EXERCISE AIM
Please copy every line below that contains the string "give".
*** Opening of INPUT ***
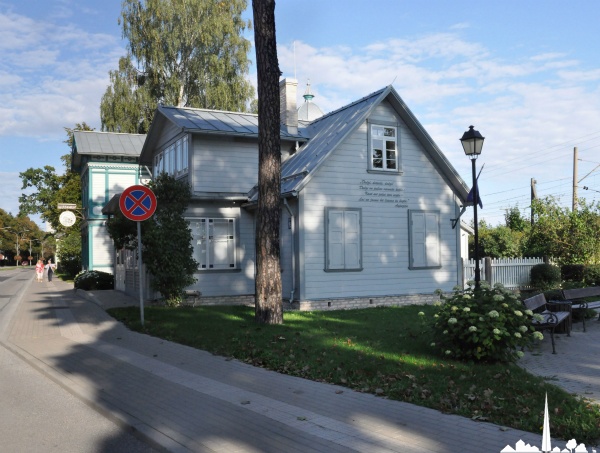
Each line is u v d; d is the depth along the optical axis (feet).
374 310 57.98
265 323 44.73
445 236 68.59
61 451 18.71
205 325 44.09
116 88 124.57
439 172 68.44
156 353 35.06
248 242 67.87
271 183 44.93
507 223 128.36
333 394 24.57
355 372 27.73
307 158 63.52
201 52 122.72
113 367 31.30
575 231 84.48
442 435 18.80
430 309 58.65
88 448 19.02
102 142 117.08
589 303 53.26
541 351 36.76
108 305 60.29
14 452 18.63
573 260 83.56
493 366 29.14
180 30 121.39
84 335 43.21
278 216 45.34
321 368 28.91
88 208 115.14
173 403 23.50
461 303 31.19
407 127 66.49
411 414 21.33
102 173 115.14
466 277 75.15
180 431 19.80
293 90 72.90
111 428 21.30
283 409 22.27
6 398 25.95
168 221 58.18
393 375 26.94
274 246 45.11
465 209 69.26
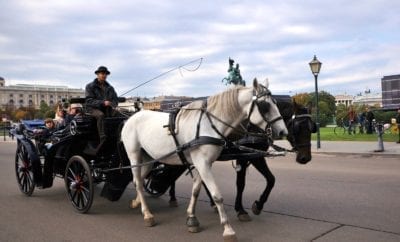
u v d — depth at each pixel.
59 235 6.00
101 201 8.31
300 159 6.04
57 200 8.54
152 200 8.31
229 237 5.23
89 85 7.80
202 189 9.35
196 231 5.95
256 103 5.34
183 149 5.73
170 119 6.01
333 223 6.13
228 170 12.64
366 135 26.09
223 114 5.53
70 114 8.74
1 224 6.66
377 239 5.34
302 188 8.94
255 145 6.38
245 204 7.62
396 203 7.27
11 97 151.75
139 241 5.62
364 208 6.97
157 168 7.39
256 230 5.94
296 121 6.05
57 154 8.26
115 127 7.50
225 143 5.66
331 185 9.20
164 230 6.14
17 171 9.38
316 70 19.98
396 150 17.14
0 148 26.41
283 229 5.93
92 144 7.81
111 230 6.20
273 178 6.45
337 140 24.02
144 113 6.80
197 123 5.64
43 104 110.50
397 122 20.98
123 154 7.29
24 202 8.38
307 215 6.64
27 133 9.69
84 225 6.52
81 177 7.32
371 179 9.91
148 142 6.38
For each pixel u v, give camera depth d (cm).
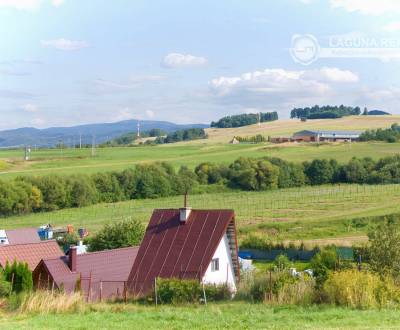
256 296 3500
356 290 3127
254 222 10631
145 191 15212
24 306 3259
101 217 12631
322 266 4591
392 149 19338
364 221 10000
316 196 13612
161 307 3384
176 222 4931
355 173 15712
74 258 4894
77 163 18988
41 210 13638
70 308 3272
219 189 15712
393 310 2938
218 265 4781
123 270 5141
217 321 2792
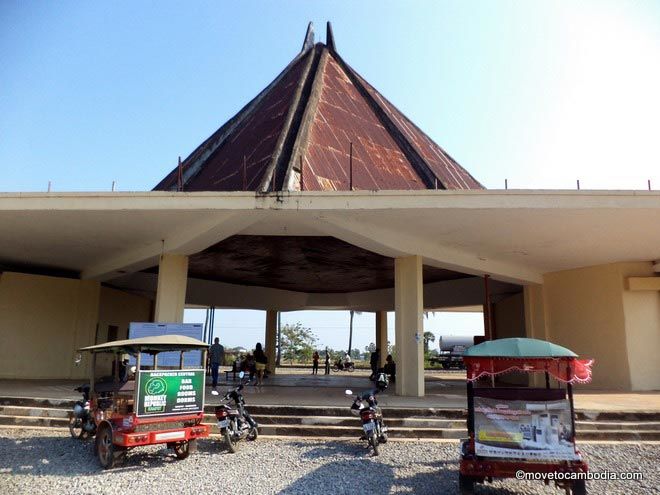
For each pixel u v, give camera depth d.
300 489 6.55
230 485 6.68
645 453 8.55
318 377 24.09
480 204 10.95
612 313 16.64
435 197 10.99
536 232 13.11
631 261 16.67
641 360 16.06
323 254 17.61
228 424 8.59
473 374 6.56
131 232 13.45
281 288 27.02
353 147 17.55
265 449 8.73
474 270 16.12
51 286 18.41
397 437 9.57
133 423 7.45
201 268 20.86
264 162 14.54
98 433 7.81
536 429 6.20
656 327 16.38
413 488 6.67
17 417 10.54
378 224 12.52
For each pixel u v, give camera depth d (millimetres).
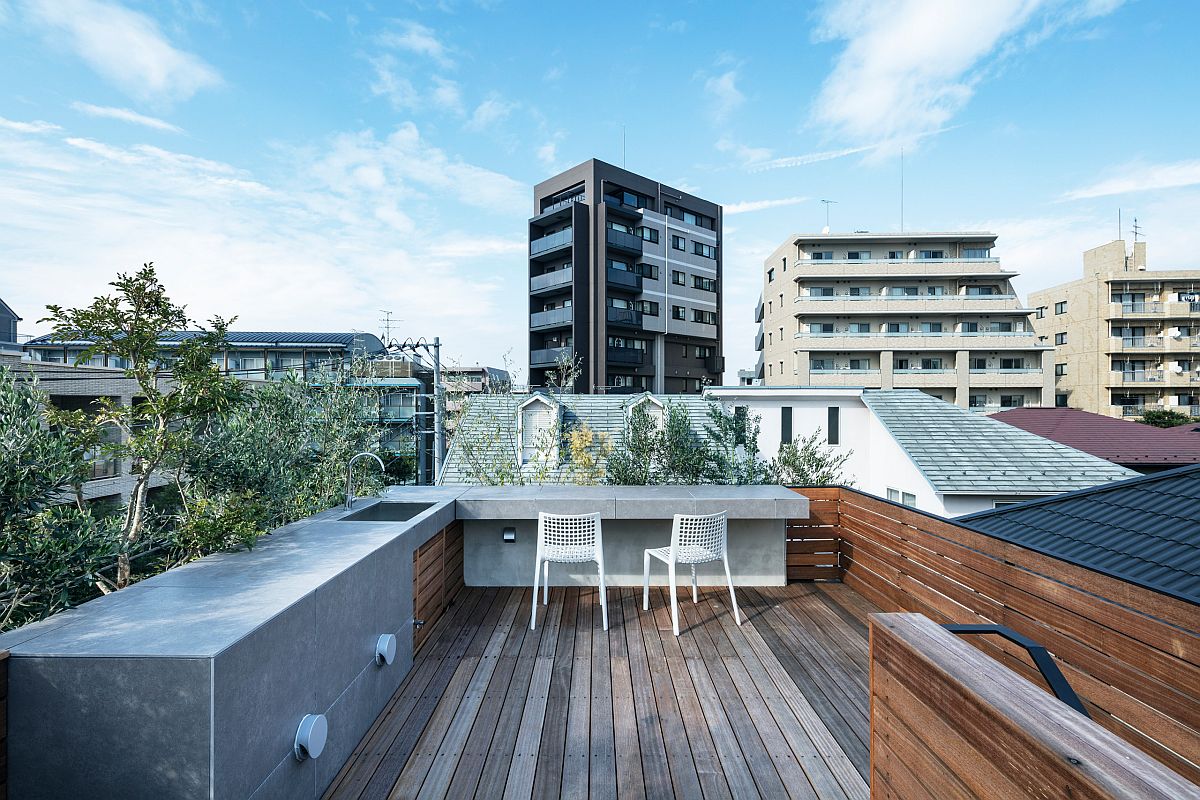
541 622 3785
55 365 9648
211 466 3084
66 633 1558
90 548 2195
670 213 31750
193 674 1405
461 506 4023
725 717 2584
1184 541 3645
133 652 1422
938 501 9977
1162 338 29906
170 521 2842
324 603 2070
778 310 30781
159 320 2525
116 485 11258
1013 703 1069
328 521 3215
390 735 2436
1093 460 10641
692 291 32219
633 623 3775
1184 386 29688
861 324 27688
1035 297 34625
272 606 1794
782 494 4289
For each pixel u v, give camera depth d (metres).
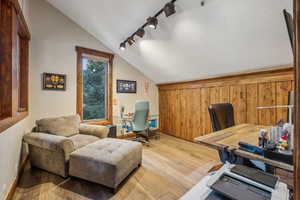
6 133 1.38
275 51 1.94
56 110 2.79
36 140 1.89
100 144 2.06
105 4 2.29
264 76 2.34
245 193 0.63
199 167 2.21
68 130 2.41
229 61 2.43
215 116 1.54
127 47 3.25
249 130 1.54
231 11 1.67
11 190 1.50
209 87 3.13
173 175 1.98
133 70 3.99
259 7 1.53
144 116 3.23
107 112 3.56
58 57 2.81
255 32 1.79
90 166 1.69
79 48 3.06
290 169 0.78
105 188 1.68
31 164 2.11
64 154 1.80
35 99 2.54
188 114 3.61
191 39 2.28
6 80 1.49
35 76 2.54
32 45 2.51
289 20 0.84
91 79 3.35
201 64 2.78
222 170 0.79
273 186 0.65
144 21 2.29
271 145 0.91
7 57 1.49
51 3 2.72
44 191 1.61
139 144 2.22
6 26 1.49
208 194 0.67
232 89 2.75
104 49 3.45
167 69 3.44
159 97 4.54
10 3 1.51
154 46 2.83
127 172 1.84
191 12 1.88
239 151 0.99
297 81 0.33
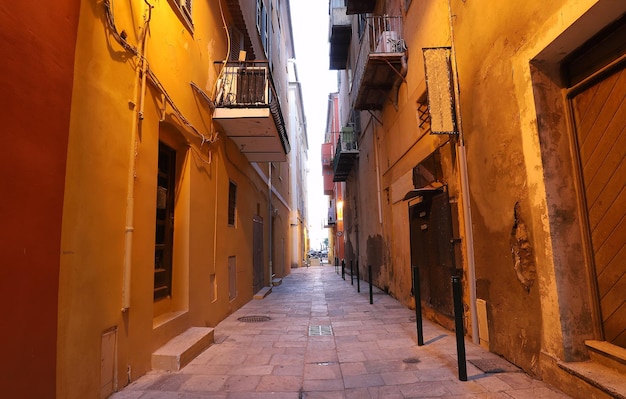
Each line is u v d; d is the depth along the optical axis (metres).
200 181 6.53
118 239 3.81
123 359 3.87
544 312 3.73
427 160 7.00
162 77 5.04
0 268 2.30
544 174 3.68
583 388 3.20
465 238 5.58
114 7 3.81
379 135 11.71
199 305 6.28
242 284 9.60
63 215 2.96
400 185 9.02
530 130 3.86
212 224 7.16
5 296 2.34
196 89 6.36
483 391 3.61
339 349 5.32
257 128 7.91
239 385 3.96
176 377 4.20
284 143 9.52
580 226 3.67
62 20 2.95
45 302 2.70
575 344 3.50
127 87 4.04
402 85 8.73
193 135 6.24
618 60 3.18
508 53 4.24
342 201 28.03
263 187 13.72
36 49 2.66
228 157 8.41
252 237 11.11
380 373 4.27
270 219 15.12
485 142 4.85
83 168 3.23
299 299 10.70
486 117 4.80
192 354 4.88
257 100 7.49
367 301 9.92
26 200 2.54
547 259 3.65
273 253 16.98
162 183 5.65
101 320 3.47
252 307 9.30
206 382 4.05
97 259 3.43
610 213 3.35
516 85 4.09
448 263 6.15
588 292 3.58
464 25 5.38
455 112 5.64
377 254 12.80
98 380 3.41
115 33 3.78
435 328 6.43
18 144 2.48
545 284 3.70
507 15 4.25
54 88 2.85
*** Close of INPUT ***
RESPONSE BELOW
For each pixel u v, give camera depth d (cm).
For each pixel u v, give camera depth d.
For each pixel u v, give camera depth d (millimetres).
For each pixel u v, give camera depth d (metres).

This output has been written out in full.